▶ _Problem statement_
Locate every line in the items that contains the word "SALE", and copy each of those lines.

▶ _Saved data entries_
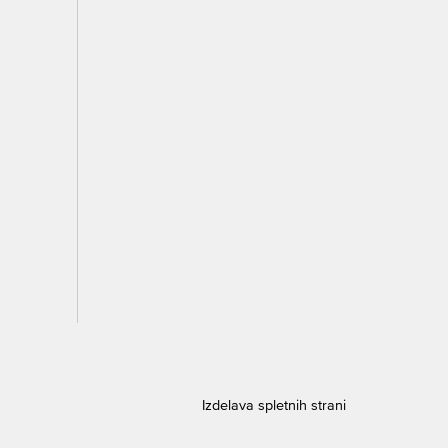
Izdelava spletnih strani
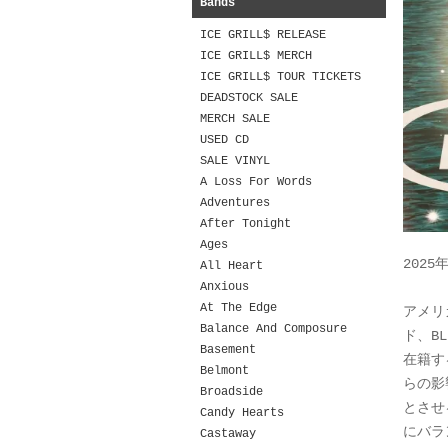
Bands
ICE GRILL$ RELEASE
ICE GRILL$ MERCH
ICE GRILL$ TOUR TICKETS
DEADSTOCK SALE
MERCH SALE
USED CD
SALE VINYL
A Loss For Words
Adventures
After Tonight
Ages
2025
All Heart
Anxious
At The Edge
アメリ
Balance And Composure
ド、B
Basement
在籍する
Belmont
らの影
Broadside
とさせ
Candy Hearts
にバラ
Castaway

▶ _Solution_
DEADSTOCK SALE
MERCH SALE
SALE VINYL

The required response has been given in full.